── DOCUMENT TEXT ──

Dear Discuss,
At LexiFi we are evaluating whether to put work towards making our codebase usable with multiple threads (ie protecting/reducing global state with locks, making it thread- and domain- local, etc). If undertaken, this will require considerable engineering investment on our part and so we are interested in experience reports from others who have undertaken similar efforts, particularly industrial/large codebases. We are particularly interested in design choices (eg precise combination of domains/threads/effects, etc), quantitative before/after benchmarks, etc.
For information, we currently have a mature multi-process architecture that uses message-passing for communication. While this works well, each process maintains its own separate heap, and the ensuing RAM usage is limiting the number of processes that we can run simultaneously on commodity hardware. For us, a main interest of multi-threading lies on the ability to share heap resources among the different threads, thus reducing RAM usage and allowing a greater number of workers to execute simultaneously in a single machine.
A somewhat similar architecture was recently reported about in Prohibitive amounts of runtime lock waits in multicore analysis with Infer · Issue #14047 · ocaml/ocaml · GitHub, which mentions a sizeable performance penalty when using multiple threads.
A specific point that we wonder about is the performance cliff-edge when the number of domains > N: the official documentation strongly recommends not starting more domains than “the number of cores”. Supposedly this is because minor collections require that all domains enter into a barrier, and if any domain threads are sleeping, this synchronization can be expensive. But what about other processes? Even if there are < N domains, couldn’t one hit the same performance cliff edge depending on how the OS schedules those domain threads? How to decide how many domains to start? This seems like a pretty basic question but I have not been able to find a satisfactory answer.
Alternatively, if using threads for concurrency (not parallelism) within a single domain (as it was possible to do already in OCaml 4), I guess one is not subject to the above performance cliff-edge. This would seem a natural approach if all one wants is to share heap resources between different threads, but of course we would not be able to take advantage of the performance benefits of using domains.

───

GOALS.
**1)** List every sentence in the forum post that ends with a question mark.
**2)** Please repeat the forum post from "For information, we" up to and including "using multiple threads.".

── DATA ROWS ──

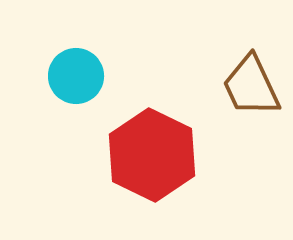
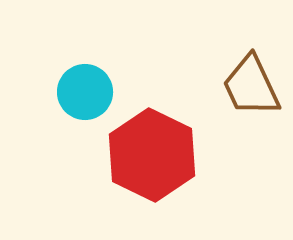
cyan circle: moved 9 px right, 16 px down
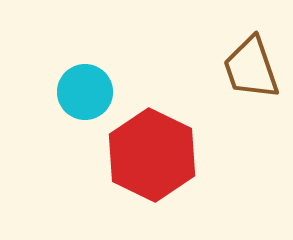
brown trapezoid: moved 18 px up; rotated 6 degrees clockwise
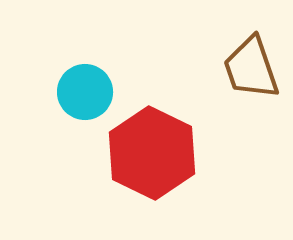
red hexagon: moved 2 px up
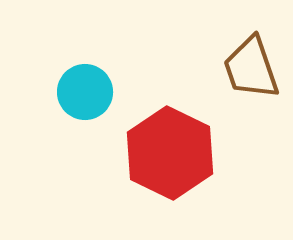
red hexagon: moved 18 px right
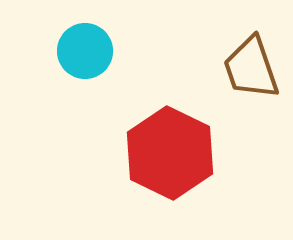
cyan circle: moved 41 px up
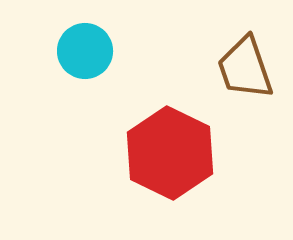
brown trapezoid: moved 6 px left
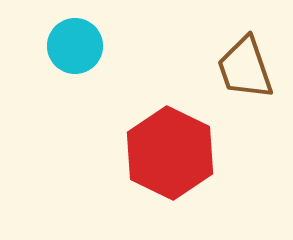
cyan circle: moved 10 px left, 5 px up
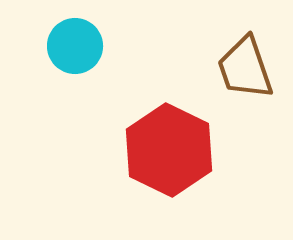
red hexagon: moved 1 px left, 3 px up
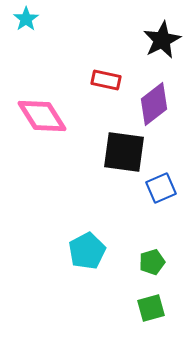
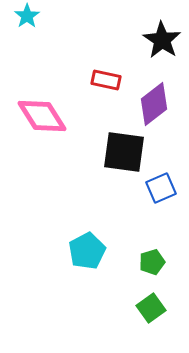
cyan star: moved 1 px right, 3 px up
black star: rotated 12 degrees counterclockwise
green square: rotated 20 degrees counterclockwise
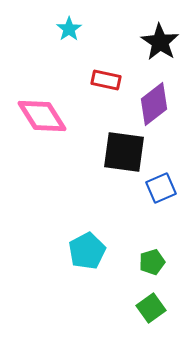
cyan star: moved 42 px right, 13 px down
black star: moved 2 px left, 2 px down
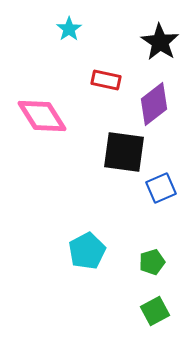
green square: moved 4 px right, 3 px down; rotated 8 degrees clockwise
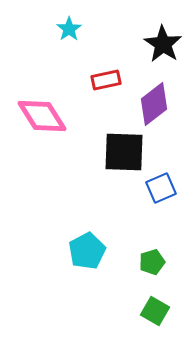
black star: moved 3 px right, 2 px down
red rectangle: rotated 24 degrees counterclockwise
black square: rotated 6 degrees counterclockwise
green square: rotated 32 degrees counterclockwise
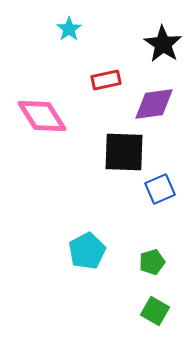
purple diamond: rotated 30 degrees clockwise
blue square: moved 1 px left, 1 px down
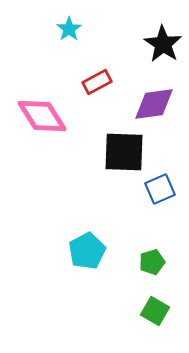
red rectangle: moved 9 px left, 2 px down; rotated 16 degrees counterclockwise
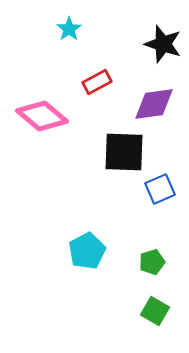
black star: rotated 15 degrees counterclockwise
pink diamond: rotated 18 degrees counterclockwise
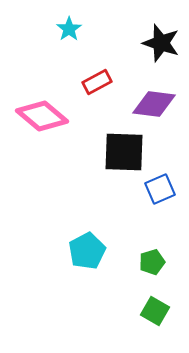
black star: moved 2 px left, 1 px up
purple diamond: rotated 15 degrees clockwise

───

RESULTS IN ORDER.
**1)**
- But what about other processes?
- Even if there are < N domains, couldn't one hit the same performance cliff edge depending on how the OS schedules those domain threads?
- How to decide how many domains to start?

**2)**
For information, we currently have a mature multi-process architecture that uses message-passing for communication. While this works well, each process maintains its own separate heap, and the ensuing RAM usage is limiting the number of processes that we can run simultaneously on commodity hardware. For us, a main interest of multi-threading lies on the ability to share heap resources among the different threads, thus reducing RAM usage and allowing a greater number of workers to execute simultaneously in a single machine.
A somewhat similar architecture was recently reported about in Prohibitive amounts of runtime lock waits in multicore analysis with Infer · Issue #14047 · ocaml/ocaml · GitHub, which mentions a sizeable performance penalty when using multiple threads.